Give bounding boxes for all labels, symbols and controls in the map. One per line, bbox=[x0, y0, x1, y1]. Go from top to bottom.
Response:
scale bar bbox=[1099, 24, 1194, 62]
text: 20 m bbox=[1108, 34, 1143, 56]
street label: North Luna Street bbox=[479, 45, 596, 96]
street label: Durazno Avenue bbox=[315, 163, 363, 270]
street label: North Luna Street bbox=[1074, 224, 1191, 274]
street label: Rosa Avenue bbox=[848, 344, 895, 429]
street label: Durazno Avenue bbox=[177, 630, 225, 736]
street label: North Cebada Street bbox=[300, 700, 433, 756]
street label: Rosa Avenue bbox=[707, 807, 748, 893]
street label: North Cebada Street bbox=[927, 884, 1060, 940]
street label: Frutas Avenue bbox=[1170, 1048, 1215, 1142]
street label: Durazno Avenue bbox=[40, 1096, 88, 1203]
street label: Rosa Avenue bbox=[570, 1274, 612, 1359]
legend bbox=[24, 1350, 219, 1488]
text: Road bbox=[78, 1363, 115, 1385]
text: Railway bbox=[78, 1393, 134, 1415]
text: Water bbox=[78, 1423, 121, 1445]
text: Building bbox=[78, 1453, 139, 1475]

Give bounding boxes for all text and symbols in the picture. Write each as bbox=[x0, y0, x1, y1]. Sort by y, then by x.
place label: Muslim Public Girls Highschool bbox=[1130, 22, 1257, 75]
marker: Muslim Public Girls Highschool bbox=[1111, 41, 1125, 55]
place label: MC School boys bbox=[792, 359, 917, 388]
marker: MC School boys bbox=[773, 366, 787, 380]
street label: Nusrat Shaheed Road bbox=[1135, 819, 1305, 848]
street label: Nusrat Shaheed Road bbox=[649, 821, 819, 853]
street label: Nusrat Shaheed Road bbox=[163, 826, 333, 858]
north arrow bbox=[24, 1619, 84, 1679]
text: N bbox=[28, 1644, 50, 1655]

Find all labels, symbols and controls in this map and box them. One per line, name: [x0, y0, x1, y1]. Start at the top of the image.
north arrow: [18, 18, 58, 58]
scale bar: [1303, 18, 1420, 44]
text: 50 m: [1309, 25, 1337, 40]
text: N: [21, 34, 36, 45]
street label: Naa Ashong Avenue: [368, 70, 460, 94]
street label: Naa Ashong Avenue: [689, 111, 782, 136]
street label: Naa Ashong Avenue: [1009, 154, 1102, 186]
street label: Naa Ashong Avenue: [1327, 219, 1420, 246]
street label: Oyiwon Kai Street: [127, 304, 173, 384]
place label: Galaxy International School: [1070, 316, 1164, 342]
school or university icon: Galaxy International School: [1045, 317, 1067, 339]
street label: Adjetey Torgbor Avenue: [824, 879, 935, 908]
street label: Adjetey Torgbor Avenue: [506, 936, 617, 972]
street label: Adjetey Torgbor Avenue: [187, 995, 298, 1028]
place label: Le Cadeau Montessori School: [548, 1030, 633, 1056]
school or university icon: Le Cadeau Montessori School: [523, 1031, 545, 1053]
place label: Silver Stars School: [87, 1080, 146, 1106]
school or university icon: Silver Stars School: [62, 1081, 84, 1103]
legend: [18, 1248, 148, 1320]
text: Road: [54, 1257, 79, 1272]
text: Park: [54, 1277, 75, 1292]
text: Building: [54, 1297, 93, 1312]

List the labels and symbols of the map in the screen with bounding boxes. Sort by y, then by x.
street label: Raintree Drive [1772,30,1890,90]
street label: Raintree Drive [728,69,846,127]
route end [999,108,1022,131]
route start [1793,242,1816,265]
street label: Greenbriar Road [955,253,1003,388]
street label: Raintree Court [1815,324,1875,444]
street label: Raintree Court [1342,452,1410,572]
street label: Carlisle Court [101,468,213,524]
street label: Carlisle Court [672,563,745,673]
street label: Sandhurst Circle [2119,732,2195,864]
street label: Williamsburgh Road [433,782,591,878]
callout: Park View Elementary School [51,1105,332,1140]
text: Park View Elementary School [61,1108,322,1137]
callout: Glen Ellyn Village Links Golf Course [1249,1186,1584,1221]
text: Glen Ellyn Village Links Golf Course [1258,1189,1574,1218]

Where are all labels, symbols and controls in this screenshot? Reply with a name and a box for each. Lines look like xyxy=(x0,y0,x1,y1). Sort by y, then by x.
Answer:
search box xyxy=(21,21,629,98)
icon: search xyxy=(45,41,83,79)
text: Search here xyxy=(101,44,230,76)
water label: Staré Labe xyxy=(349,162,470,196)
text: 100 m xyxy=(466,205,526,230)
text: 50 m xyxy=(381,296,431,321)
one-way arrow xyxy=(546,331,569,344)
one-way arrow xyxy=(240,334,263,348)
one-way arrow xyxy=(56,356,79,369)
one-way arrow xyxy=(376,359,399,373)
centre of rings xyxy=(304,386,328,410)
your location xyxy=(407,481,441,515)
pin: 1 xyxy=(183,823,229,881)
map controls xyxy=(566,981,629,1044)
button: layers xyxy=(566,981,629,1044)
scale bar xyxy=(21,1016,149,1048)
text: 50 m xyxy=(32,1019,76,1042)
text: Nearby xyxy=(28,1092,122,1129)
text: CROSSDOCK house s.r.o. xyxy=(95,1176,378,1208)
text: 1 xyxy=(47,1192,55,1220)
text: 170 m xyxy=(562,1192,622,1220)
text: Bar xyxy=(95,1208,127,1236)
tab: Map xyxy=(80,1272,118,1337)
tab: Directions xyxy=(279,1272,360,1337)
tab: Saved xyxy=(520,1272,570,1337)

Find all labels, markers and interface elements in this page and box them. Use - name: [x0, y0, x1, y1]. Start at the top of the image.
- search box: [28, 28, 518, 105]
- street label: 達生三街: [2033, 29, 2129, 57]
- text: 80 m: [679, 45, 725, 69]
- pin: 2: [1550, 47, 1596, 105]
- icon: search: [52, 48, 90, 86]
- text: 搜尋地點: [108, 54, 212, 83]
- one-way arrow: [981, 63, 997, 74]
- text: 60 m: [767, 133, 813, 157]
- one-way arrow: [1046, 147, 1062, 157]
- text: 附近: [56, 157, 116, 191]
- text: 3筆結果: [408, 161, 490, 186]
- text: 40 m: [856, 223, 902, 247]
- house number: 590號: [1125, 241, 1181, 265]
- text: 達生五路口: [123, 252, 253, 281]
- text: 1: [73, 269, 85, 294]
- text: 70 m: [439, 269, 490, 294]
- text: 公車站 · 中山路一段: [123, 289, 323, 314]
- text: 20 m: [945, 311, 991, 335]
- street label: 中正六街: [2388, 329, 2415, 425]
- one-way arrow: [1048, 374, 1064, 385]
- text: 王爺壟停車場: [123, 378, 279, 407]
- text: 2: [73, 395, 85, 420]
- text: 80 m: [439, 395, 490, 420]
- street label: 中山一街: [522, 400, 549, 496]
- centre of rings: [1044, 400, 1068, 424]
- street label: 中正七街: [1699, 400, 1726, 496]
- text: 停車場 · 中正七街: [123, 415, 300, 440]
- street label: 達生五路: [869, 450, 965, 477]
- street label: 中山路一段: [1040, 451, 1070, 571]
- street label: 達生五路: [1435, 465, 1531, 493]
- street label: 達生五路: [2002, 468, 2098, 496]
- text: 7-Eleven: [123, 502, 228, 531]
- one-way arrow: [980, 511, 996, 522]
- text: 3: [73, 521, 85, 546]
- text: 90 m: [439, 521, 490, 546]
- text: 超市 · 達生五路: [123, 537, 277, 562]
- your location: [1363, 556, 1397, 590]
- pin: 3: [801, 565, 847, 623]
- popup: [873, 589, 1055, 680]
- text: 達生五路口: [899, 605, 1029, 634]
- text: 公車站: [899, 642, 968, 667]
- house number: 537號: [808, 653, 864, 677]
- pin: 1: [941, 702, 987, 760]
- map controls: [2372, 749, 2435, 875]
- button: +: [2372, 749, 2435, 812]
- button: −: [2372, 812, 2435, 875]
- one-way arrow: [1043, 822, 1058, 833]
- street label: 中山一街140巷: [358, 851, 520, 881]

■ **PROBLEM**: Identify each line of the material where the word "Find" shows up, and copy it.

■ **RESPONSE TO THIS TASK**:
Find all labels, symbols and controls in this map and box them. One per line, name: [x0, y0, x1, y1]. Start at the top of the image.
Find all labels, markers and interface elements in this page and box them. Use - name: [x0, y0, x1, y1]. Start at the top of the image.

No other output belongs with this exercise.